### EXERCISE AIM
Continue the post about judging the customer magazine entries from where it stops.

I spent yesterday morning looking through three boxes of entries for the PPA Awards ‘Best Customer Magazine’ category to create a shortlist for discussion with my fellow other judges later this week. I’ve done this before, but because I’ve usually been an interested party I’ve avoided comment here. No longer working for one of the major agencies involved, I’m freer to talk about the process this year.

It was a rather depressing task. Not because the magazines were particularly bad, but because so few were notably good. This is each customer publisher’s chance to select their best work, so the boxes contain a self-selected ‘best of’ the genre. And what did we get?

There were the inevitable few with misplaced ambitions of greatness, but most were absolutely OK, respectably edited and designed. Many aspired to match a relevant newsstand title, which at least makes strategic sense. And in judging ‘Best Customer Magazine’, the criteria isn’t creative excellence alone. The magazines have a brief to carry out, they must reflect the client brand and engage the relevant audience. What disappointed me was that so few rose above being adequate to become genuinely exciting pieces of editorial craft. Too many were interchangeable, with the output of some of the publishing agencies being too similar regardless of the sector they relate to. Was I looking at a car magazine or a business magazine?

### DATA EXTRACT

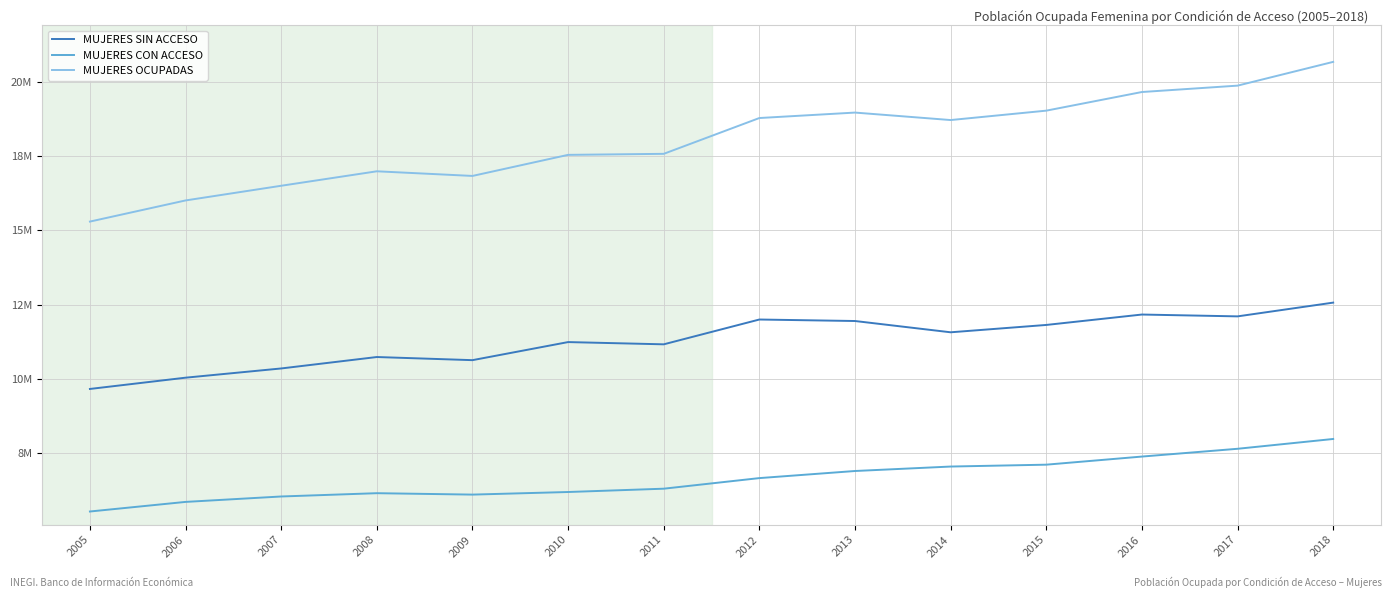

What is the spread (max minus min) of values at 2014?

11650582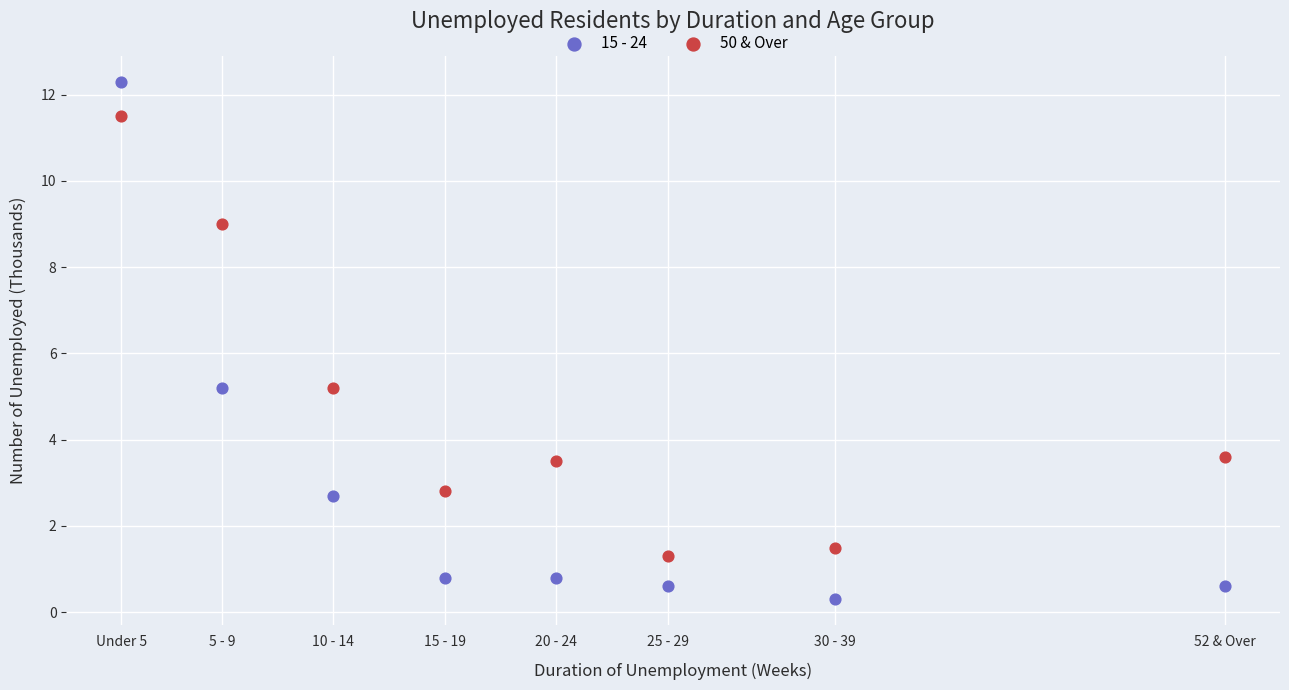

Which series contains the lowest Y value?

15 - 24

### WRITTEN ANSWER
Customer publishing has had its ups and downs. When I first began working in the sector, customer magazines were looked down upon by many in the ’real’ world of newsstand publishing. They were regarded as the poor relation of mainstream publishing, editorially restricted by the commercial aims of the client. Over the past decade or so that perception began to change as the industry grew in scale, developed higher standards and attracted increasing numbers of respected editors and designers from the newsstand. Some magazines found space to take advantage of their relative freedom to do things very differently to the newsstand – experimenting with different paper stocks and formats, moving away from the norms of particular sectors.

Yet there seems to be a creative chill running through the industry at present. Basic standards haven’t dropped, there’s just a lack of genuine 'wow’. New projects tend to be less special and quirky than in recent years. The recession has played a part in this as everyone – client and agency – focuses on return on investment over looser roles like brand-building, but it’s often said that recession brings out the best in creativity. Not here, it seems.

It’s a tougher enviroment for all projects that have to combine creativity and commerciality, and I don’t expect every customer title to compete with the more naturally creative world of the independent titles we love here. But it would be good to see more take some notice and learn from other areas of publishing. I’m quite realistic about this. Customer magazines have very specific roles to fulfil, they must reflect the client and strategy of the service/brand they serve. They are commercial entities – like all magazines but more so. But it’s a shame so many appear to be created in a vacuum apart from the rest of the magazine world.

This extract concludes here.